Friday, May 22, 2015

ISIS redux

Here’s some speculation.John Boehner observed, I think rightly that President Obama's strategy of air strikes, relying on rebel groups and the Iraqi army to fight the ground war, isn't working; the question however is: what are we trying to achieve and why? If the goal is to contain or eliminate ISIS, we are receding. So while he’s right, I wonder what John Boehner’s alternative might be (calling on the President to get a new strategy may be good political strategy, but doesn’t really help much with the ISIS problem).

One of the central elements of our current strategy is being seen clearly to be in the back seat, helping local actors in their efforts (and at their request) to battle ISIS, rather than in the driving seat. That was not helped by the recent Special Forces operation in Syria that killed ISIS’s ‘money man’, Abu Sayyaf. This was not only inconsistent with the rhetoric of “no boots on the ground”, it also put the US squarely back in the sights as a primary combatant in the eyes of all Sunis, ISIS included.

One option is to move further down this path – to intervene more robustly with a few more boots on the ground. Two questions arise; first will it work and second will it escalate? For an answer to the second, Viet Nam may be a guide. A few military advisers became over half a million military personal, 80,000 of whom were in a combat role. To answer the first, that looks very like a road we’ve already been down in Iraq; one that didn’t work out too well. Fighting a fanatically motivated, volunteer force that frequently uses terror and guerilla tactics is ultimately an winnable battle for the US, but one that makes us a target both there and here. So if more force isn’t the answer what is?

Perhaps it’s re-framing the question. If our aim is not to defeat ISIS but to reduce the likelihood of America and Americans being attacked by ISIS (and other similar religious extremists) then stepping away may be a better answer. True, ISIS will probably continue to commit atrocities (but Boko Haram is doing that in Nigeria and we’re not talking about getting into that mess). But the question should be not whether ISIS will continue to brutalize ‘non-believers’, but whether they there would be less of this were the US to intervene more aggressively?
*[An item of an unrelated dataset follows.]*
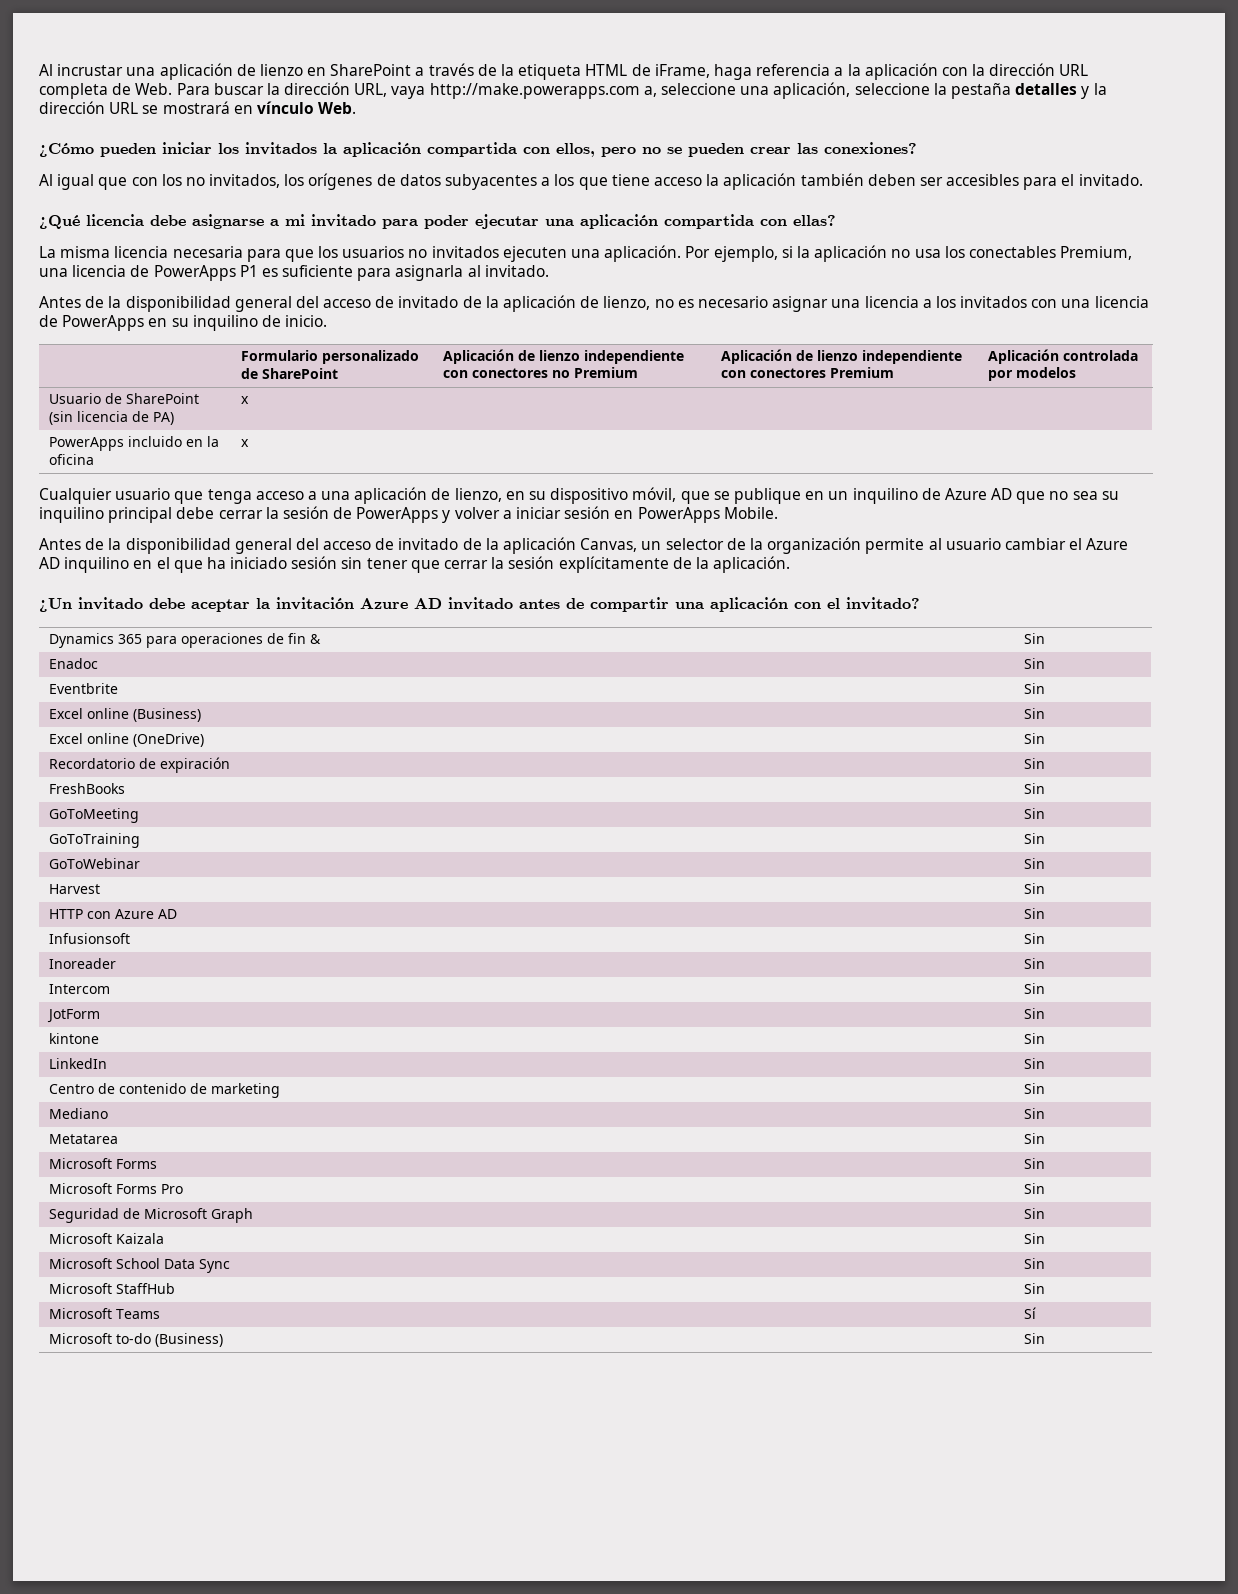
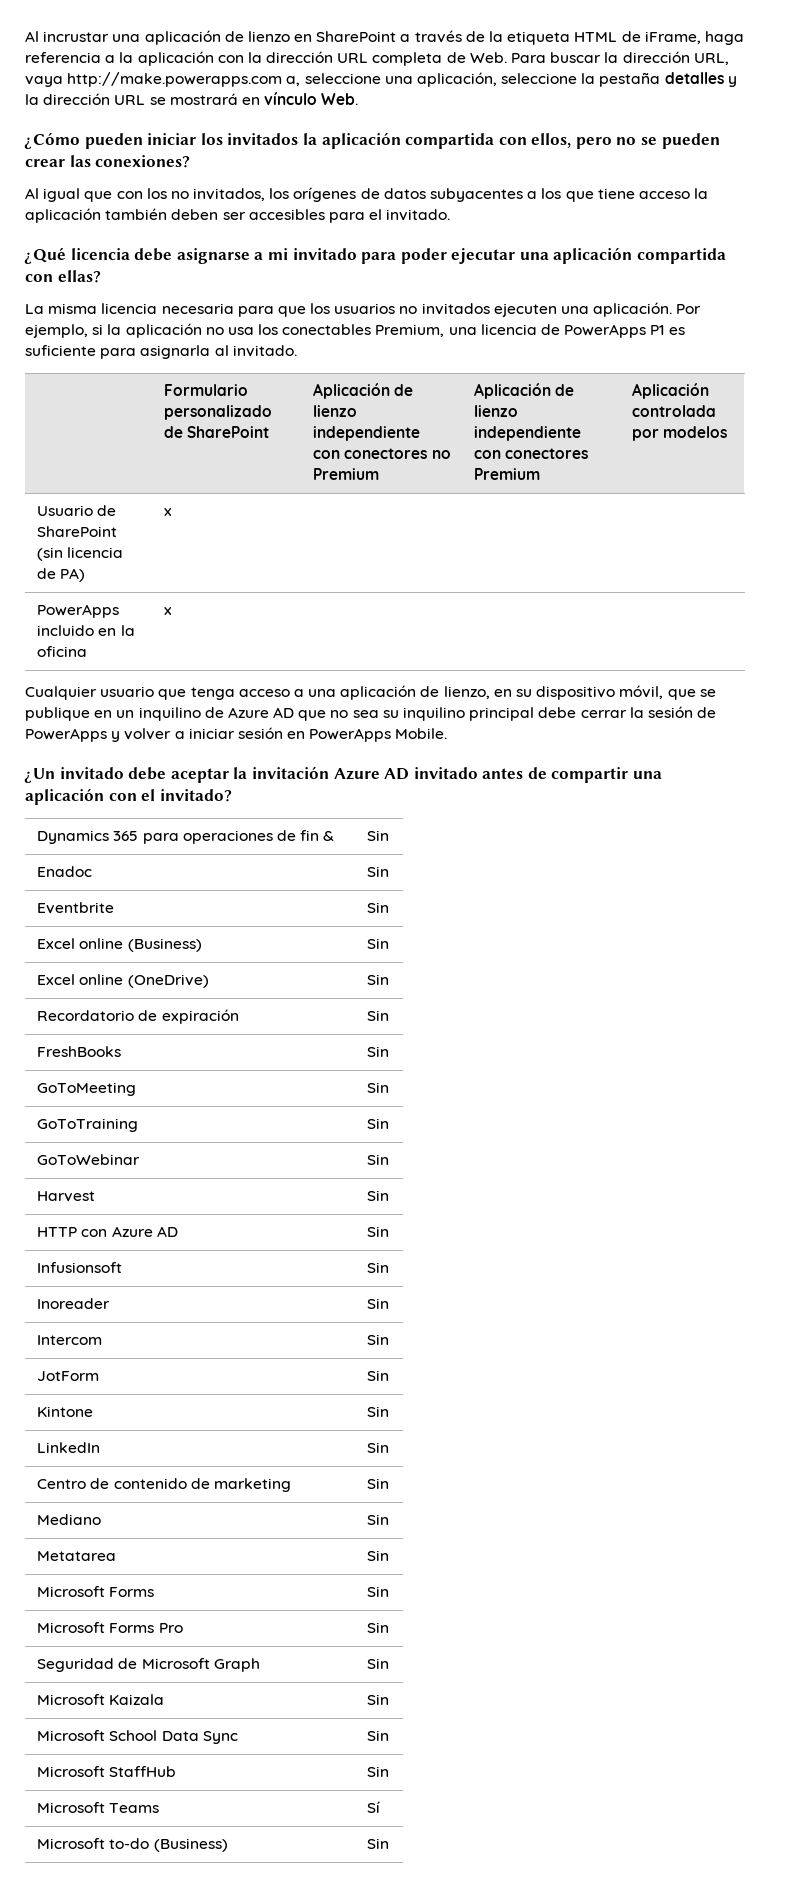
[39,295,1149,312] [39,315,328,331] // Antes de la disponibilidad general del acceso de invitado de la aplicación de lienzo, no es necesario asignar una licencia a los invitados con una licencia de PowerApps en su inquilino de inicio. -> (297, 351) none
[39,537,1129,554] [39,556,791,573] // Antes de la disponibilidad general del acceso de invitado de la aplicación Canvas, un selector de la organización permite al usuario cambiar el Azure AD inquilino en el que ha iniciado sesión sin tener que cerrar la sesión explícitamente de la aplicación. -> (448, 733) none
[48,1033,99,1044] kintone -> [37,1406,94,1417] Kintone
Suppose ISIS isn’t stopped and incorporates most if not all of Iraq and Syria into the Califate? Is America safer with Abu Bakr al-Baghdadi controlling (or trying to control) swathes of the Middle East? One argument is that trying to crush ISIS is a fool’s errand and that more fighters will appear to replace those killed in the struggle. On the other hand, letting ISIS try to manager and control the territory it has taken may prove sufficiently challenging that is has little capacity left for foreign adventures. Added to that, its focus will be far less on what is now sees as its Evil Empire, and more on the enemy within (the Shiites) or nearby (Iran). So perhaps if the goal is not to obliterate ISIS, bur to reduce the likelihood of Americans and America being attached perhaps less is more?